* [TASK TO COMPLETE]:
Please return every record exactly, with no pictures included.
■ ■ ■ ■ ■ ■ ■
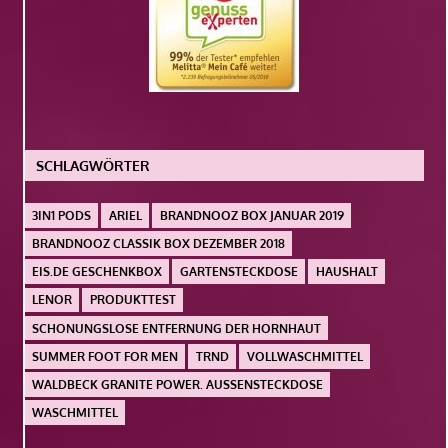
SCHLAGWÖRTER
3IN1 PODS
ARIEL
BRANDNOOZ BOX JANUAR 2019
BRANDNOOZ CLASSIK BOX DEZEMBER 2018
EIS.DE GESCHENKBOX
GARTENSTECKDOSE
HAUSHALT
LENOR
PRODUKTTEST
SCHONUNGSLOSE ENTFERNUNG DER HORNHAUT
SUMMER FOOT FOR MEN
TRND
VOLLWASCHMITTEL
WALDBECK GRANITE POWER. AUSSENSTECKDOSE
WASCHMITTEL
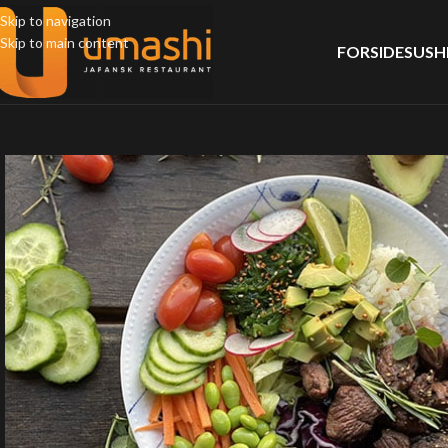
Skip to navigation
Skip to main content
FORSIDE
SUSH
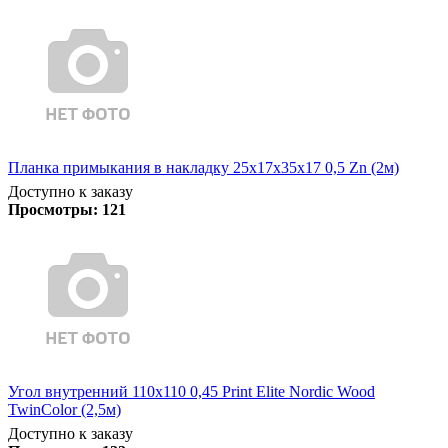
Планка примыкания в накладку 25х17х35х17 0,5 Zn (2м)
Доступно к заказу
Просмотры:
121
Угол внутренний 110х110 0,45 Print Elite Nordic Wood
TwinColor (2,5м)
Доступно к заказу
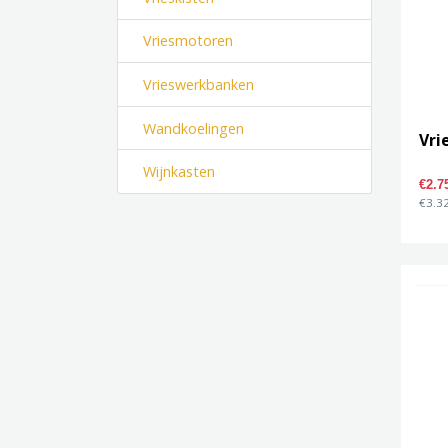
Vriesmotoren
Vrieswerkbanken
Wandkoelingen
Vri
Wijnkasten
€2.7
€3.32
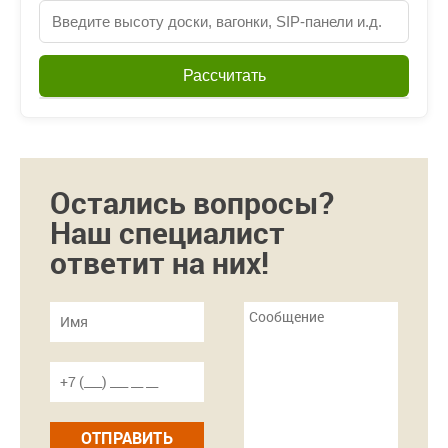
Рассчитать
Остались вопросы?
Наш специалист
ответит на них!
ОТПРАВИТЬ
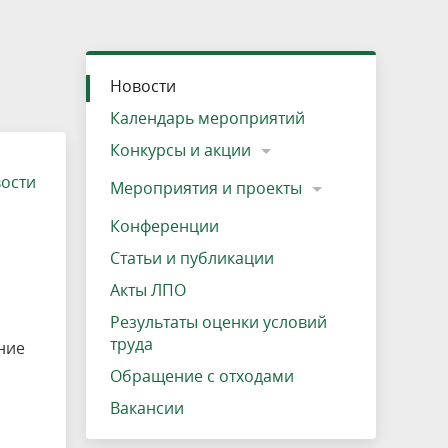
»
ещению
Документы
Разрешение на посещение
Схема дендросада
Мероприятия и проекты
Проекты
Мероприятия
Наша деятельность
Экосистема
Виды туров
Деревянная палатка
р
ира
Озеро Плещеево
Экологические тропы и туристские
Прокат велосипедов
Результаты оценки условий труда
Интерактивная карта
Кадастр объектов животного мира, не
Новости
маршруты
отнесенных к объектам охоты
Вакансии
Адрес, телефон, схема проезда
Календарь мероприятий
Конкурсы и акции
вости
Мероприятия и проекты
Конференции
Статьи и публикации
Акты ЛПО
Результаты оценки условий
труда
ние
Обращение с отходами
Вакансии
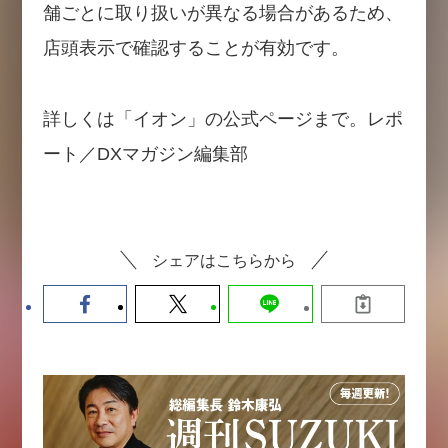
舗ごとに取り扱いが異なる場合があるため、
店頭表示で確認することが有効です。
詳しくは「イオン」の公式ページまで。レポ
ート／DXマガジン編集部
シェアはこちらから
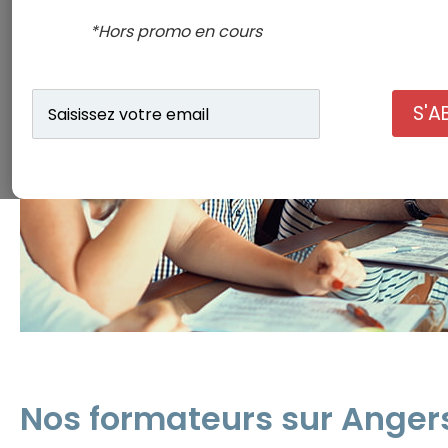
*Hors promo en cours
Saisissez
S'A
votre
email
Nos formateurs sur Anger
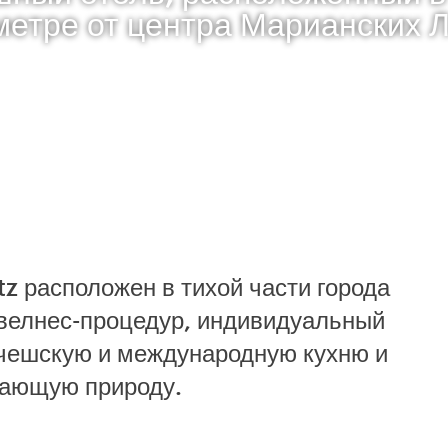
метре от центра Марианских Л
z расположен в тихой части города
 велнес-процедур, индивидуальный
 чешскую и международную кухню и
жающую природу.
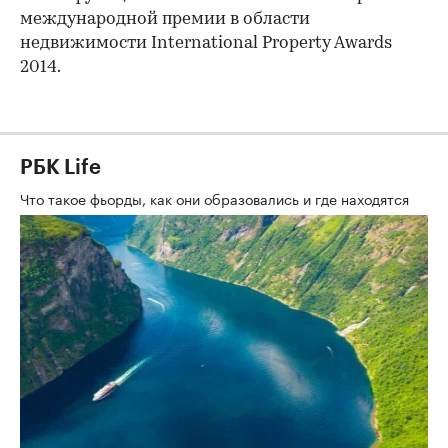
международной премии в области
недвижимости International Property Awards
2014.
РБК Life
Что такое фьорды, как они образовались и где находятся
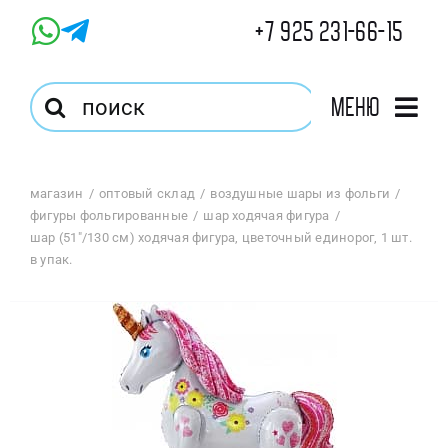
Skip
+7 925 231-66-15
to
content
Результат
Меню
поиска:
Главная
магазин
оптовый склад
воздушные шары из фольги
фигуры фольгированные
шар ходячая фигура
Магазин
шар (51″/130 см) ходячая фигура, цветочный единорог, 1 шт.
в упак.
Оптовый Магазин
Корзина
Избранное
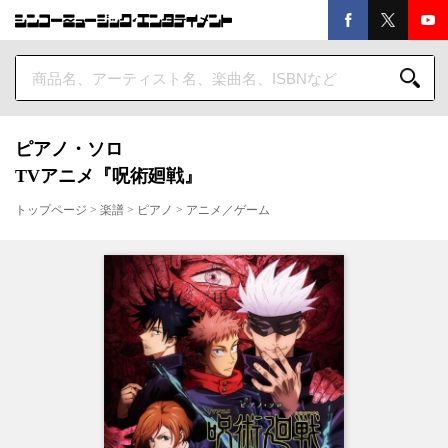
ピアノ・ソロ
TVアニメ『呪術廻戦』
トップページ
>
楽譜
>
ピアノ
>
アニメ／ゲーム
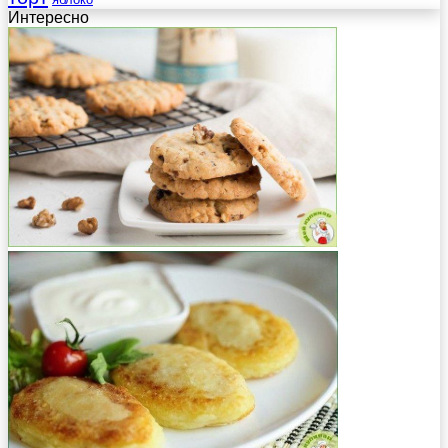
Интересно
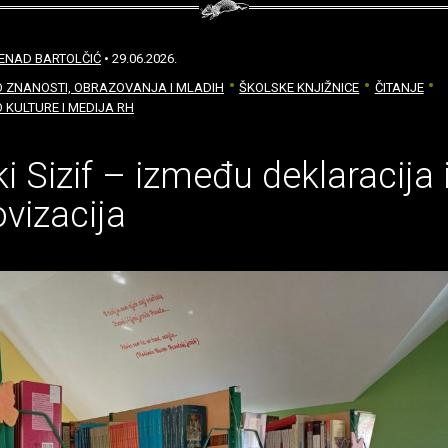
ENAD BARTOLČIĆ
• 29.06.2026.
O ZNANOSTI, OBRAZOVANJA I MLADIH
ŠKOLSKE KNJIŽNICE
ČITANJE
 KULTURE I MEDIJA RH
ki Sizif – između deklaracija 
vizacija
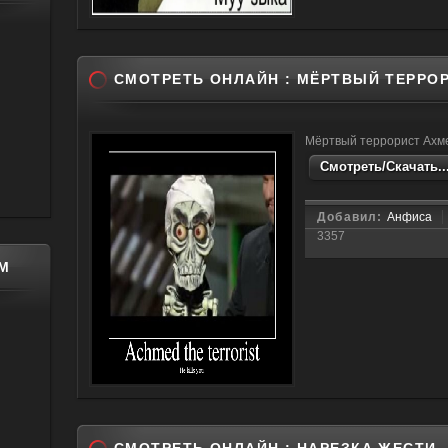
СМОТРЕТЬ ОНЛАЙН : МЁРТВЫЙ ТЕРРО
Мёртвый террорист Ахм
Смотреть/Скачать..
Добавил:
Анфиса
3357
М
■ ■ ■ ■ ■ ■ ■
* [WRITTEN RESPONSE]:
SCHLAGWÖRTER
3IN1 PODS
ARIEL
BRANDNOOZ BOX JANUAR 2019
BRANDNOOZ CLASSIK BOX DEZEMBER 2018
EIS.DE GESCHENKBOX
GARTENSTECKDOSE
HAUSHALT
LENOR
PRODUKTTEST
SCHONUNGSLOSE ENTFERNUNG DER HORNHAUT
SUMMER FOOT FOR MEN
TRND
VOLLWASCHMITTEL
WALDBECK GRANITE POWER. AUSSENSTECKDOSE
WASCHMITTEL
Skip to navigation
Skip to main content
FORSIDE
SUSH
Планка примыкания в накладку 25х17х35х17 0,5 Zn (2м)
Доступно к заказу
Просмотры:
121
Угол внутренний 110х110 0,45 Print Elite Nordic Wood
TwinColor (2,5м)
Доступно к заказу
Vriesmotoren
Vrieswerkbanken
Wandkoelingen
Vri
Wijnkasten
€2.7
€3.32
Рассчитать
Остались вопросы?
Наш специалист
ответит на них!
ОТПРАВИТЬ
»
ещению
Документы
Разрешение на посещение
Схема дендросада
Мероприятия и проекты
Проекты
Мероприятия
Наша деятельность
Экосистема
Виды туров
Деревянная палатка
р
ира
Озеро Плещеево
Экологические тропы и туристские
Прокат велосипедов
Результаты оценки условий труда
Интерактивная карта
Кадастр объектов животного мира, не
Новости
маршруты
отнесенных к объектам охоты
Вакансии
Адрес, телефон, схема проезда
Календарь мероприятий
Конкурсы и акции
вости
Мероприятия и проекты
Конференции
Статьи и публикации
Акты ЛПО
Результаты оценки условий
труда
ние
Обращение с отходами
Вакансии
舗ごとに取り扱いが異なる場合があるため、
店頭表示で確認することが有効です。
詳しくは「イオン」の公式ページまで。レポ
ート／DXマガジン編集部
シェアはこちらから
*Hors promo en cours
Saisissez
S'A
votre
email
Nos formateurs sur Anger
метре от центра Марианских Л
z расположен в тихой части города
 велнес-процедур, индивидуальный
 чешскую и международную кухню и
жающую природу.
международной премии в области
недвижимости International Property Awards
2014.
РБК Life
Что такое фьорды, как они образовались и где находятся
Skip
+7 925 231-66-15
to
content
Результат
Меню
поиска:
Главная
магазин
оптовый склад
воздушные шары из фольги
фигуры фольгированные
шар ходячая фигура
Магазин
шар (51″/130 см) ходячая фигура, цветочный единорог, 1 шт.
в упак.
Оптовый Магазин
Корзина
Избранное
ピアノ・ソロ
TVアニメ『呪術廻戦』
トップページ
>
楽譜
>
ピアノ
>
アニメ／ゲーム
Интересно
ENAD BARTOLČIĆ
• 29.06.2026.
O ZNANOSTI, OBRAZOVANJA I MLADIH
ŠKOLSKE KNJIŽNICE
ČITANJE
 KULTURE I MEDIJA RH
ki Sizif – između deklaracija 
vizacija
СМОТРЕТЬ ОНЛАЙН : МЁРТВЫЙ ТЕРРО
Мёртвый террорист Ахм
Смотреть/Скачать..
Добавил:
Анфиса
3357
М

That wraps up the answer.